The data -
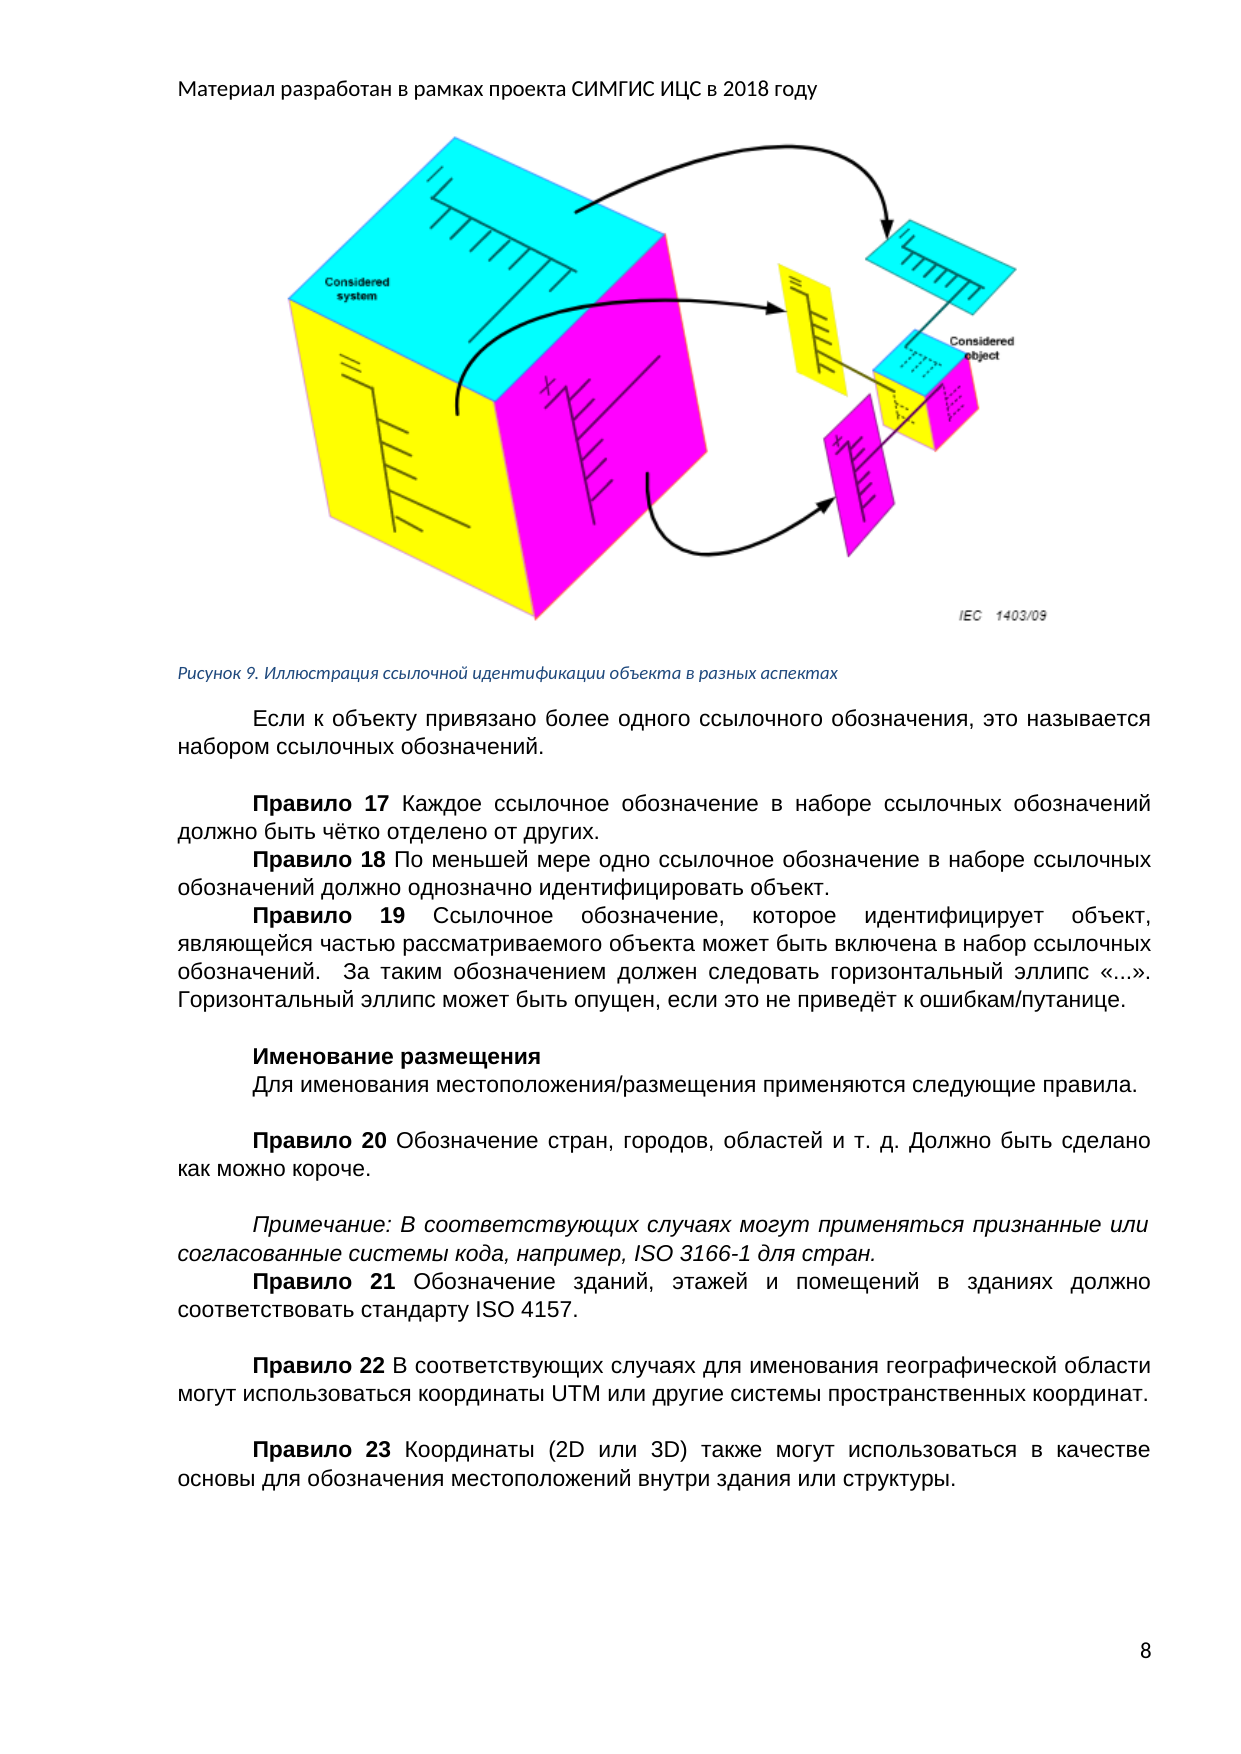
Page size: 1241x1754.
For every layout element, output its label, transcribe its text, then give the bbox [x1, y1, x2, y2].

text Правило 20 Обозначение стран, городов, областей и т. д. Должно быть сделано как можно короче. [177, 1127, 1152, 1181]
text Правило 21 Обозначение зданий, этажей и помещений в зданиях должно соответствовать стандарту ISO 4157. [177, 1268, 1152, 1322]
text Для именования местоположения/размещения применяются следующие правила. [177, 1071, 1152, 1097]
text Правило 23 Координаты (2D или 3D) также могут использоваться в качестве основы для обозначения местоположений внутри здания или структуры. [177, 1436, 1152, 1491]
text Если к объекту привязано более одного ссылочного обозначения, это называется набором ссылочных обозначений. [177, 705, 1152, 759]
text Правило 22 В соответствующих случаях для именования географической области могут использоваться координаты UTM или другие системы пространственных координат. [177, 1352, 1152, 1406]
text Рисунок 9. Иллюстрация ссылочной идентификации объекта в разных аспектах [177, 661, 1152, 684]
text Правило 18 По меньшей мере одно ссылочное обозначение в наборе ссылочных обозначений должно однозначно идентифицировать объект. [177, 846, 1152, 900]
text Правило 19 Ссылочное обозначение, которое идентифицирует объект, являющейся частью рассматриваемого объекта может быть включена в набор ссылочных обозначений. За таким обозначением должен следовать горизонтальный эллипс «...». Горизонтальный эллипс может быть опущен, если это не приведёт к ошибкам/путанице. [177, 902, 1152, 1013]
text Именование размещения [177, 1043, 1152, 1069]
text Правило 17 Каждое ссылочное обозначение в наборе ссылочных обозначений должно быть чётко отделено от других. [177, 789, 1152, 844]
text Примечание: В соответствующих случаях могут применяться признанные или согласованные системы кода, например, ISO 3166-1 для стран. [177, 1211, 1152, 1266]
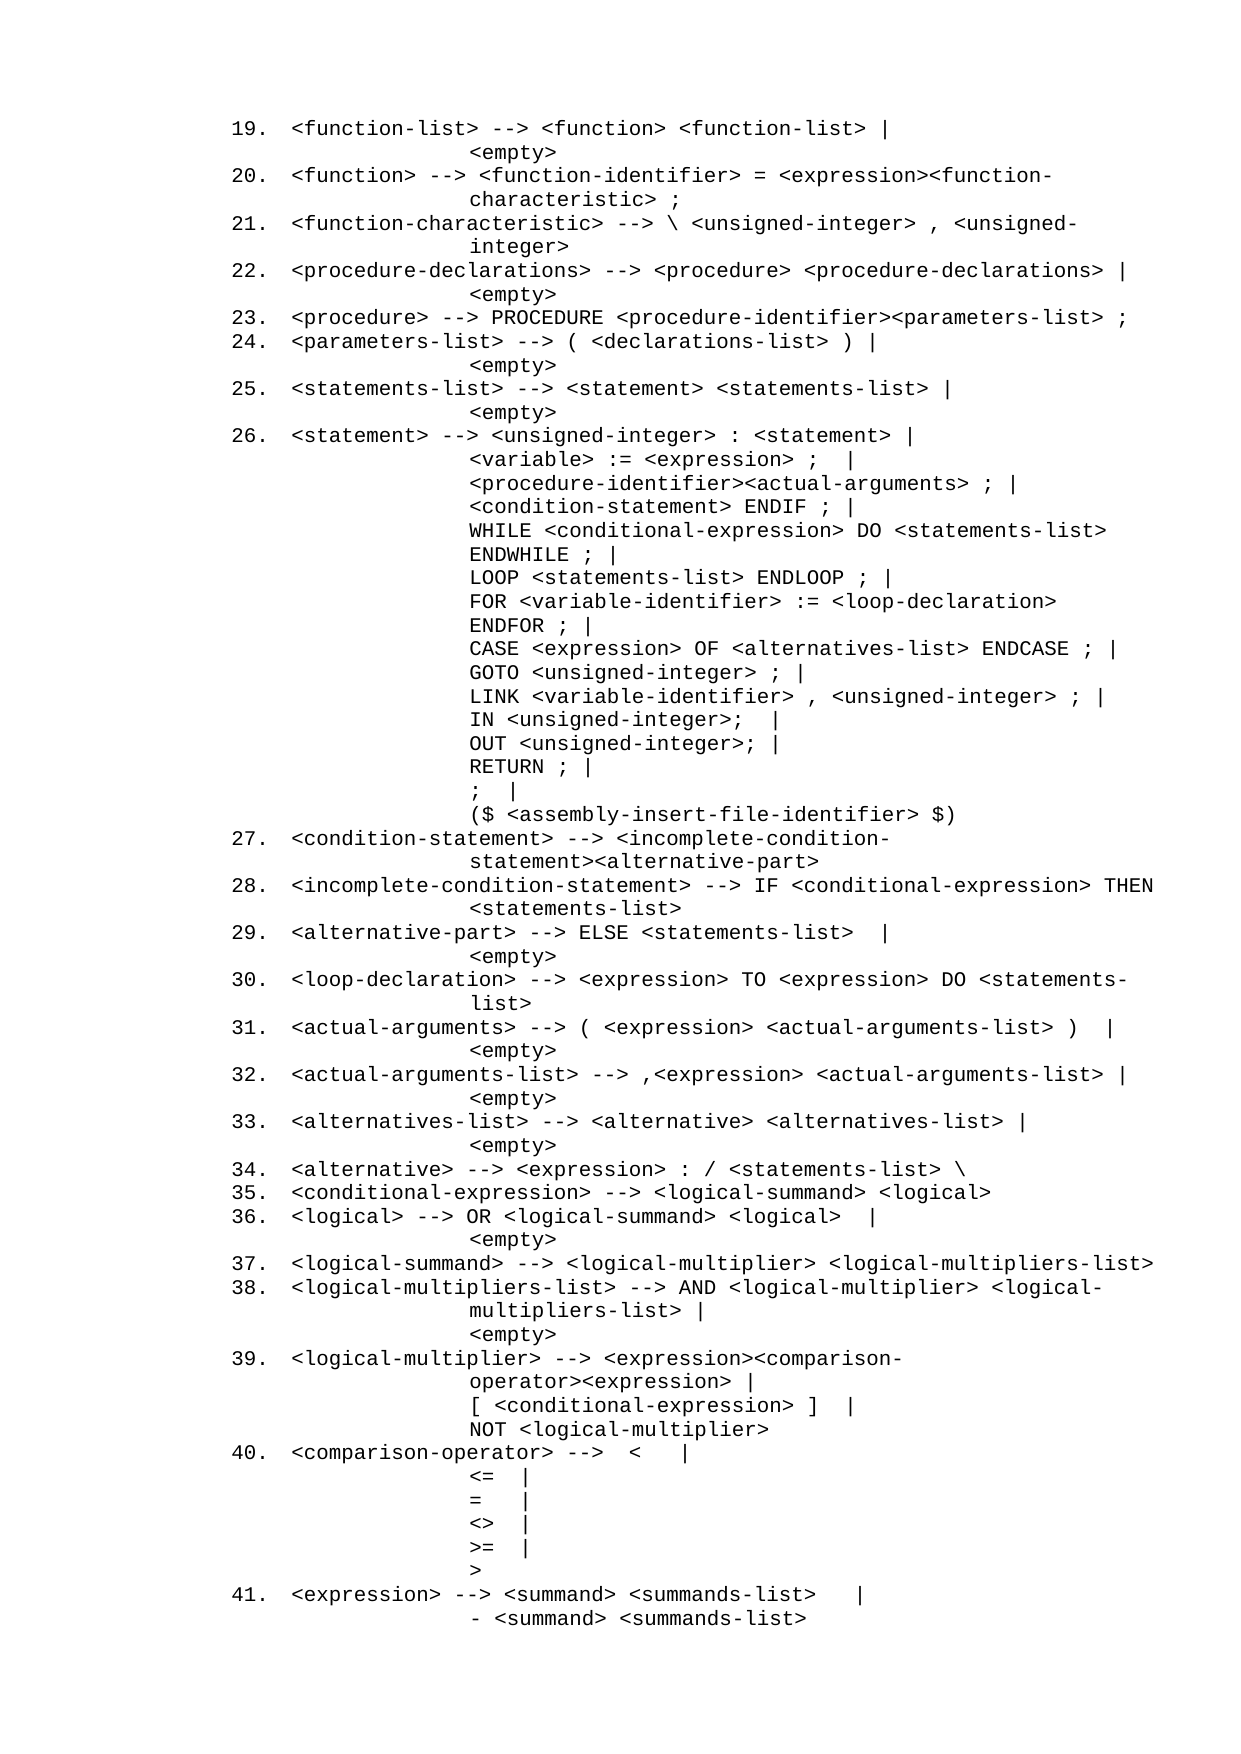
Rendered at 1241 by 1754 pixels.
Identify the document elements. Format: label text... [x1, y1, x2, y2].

Work to complete - Copy every line of the entries above verbatim, but leave out the pictures.

Answer to this exercise -
Page size: 1241x1754.
For every layout element, output its label, transcribe its text, then give the bbox [x1, y1, x2, y2].

text Правило 20 Обозначение стран, городов, областей и т. д. Должно быть сделано как можно короче. [177, 1127, 1152, 1181]
text Правило 21 Обозначение зданий, этажей и помещений в зданиях должно соответствовать стандарту ISO 4157. [177, 1268, 1152, 1322]
text Для именования местоположения/размещения применяются следующие правила. [177, 1071, 1152, 1097]
text Правило 23 Координаты (2D или 3D) также могут использоваться в качестве основы для обозначения местоположений внутри здания или структуры. [177, 1436, 1152, 1491]
text Если к объекту привязано более одного ссылочного обозначения, это называется набором ссылочных обозначений. [177, 705, 1152, 759]
text Правило 22 В соответствующих случаях для именования географической области могут использоваться координаты UTM или другие системы пространственных координат. [177, 1352, 1152, 1406]
text Рисунок 9. Иллюстрация ссылочной идентификации объекта в разных аспектах [177, 661, 1152, 684]
text Правило 18 По меньшей мере одно ссылочное обозначение в наборе ссылочных обозначений должно однозначно идентифицировать объект. [177, 846, 1152, 900]
text Правило 19 Ссылочное обозначение, которое идентифицирует объект, являющейся частью рассматриваемого объекта может быть включена в набор ссылочных обозначений. За таким обозначением должен следовать горизонтальный эллипс «...». Горизонтальный эллипс может быть опущен, если это не приведёт к ошибкам/путанице. [177, 902, 1152, 1013]
text Именование размещения [177, 1043, 1152, 1069]
text Правило 17 Каждое ссылочное обозначение в наборе ссылочных обозначений должно быть чётко отделено от других. [177, 789, 1152, 844]
text Примечание: В соответствующих случаях могут применяться признанные или согласованные системы кода, например, ISO 3166-1 для стран. [177, 1211, 1152, 1266]
Rendered at 1241 by 1754 pixels.
Identify the document elements. Format: label text... [x1, y1, x2, y2].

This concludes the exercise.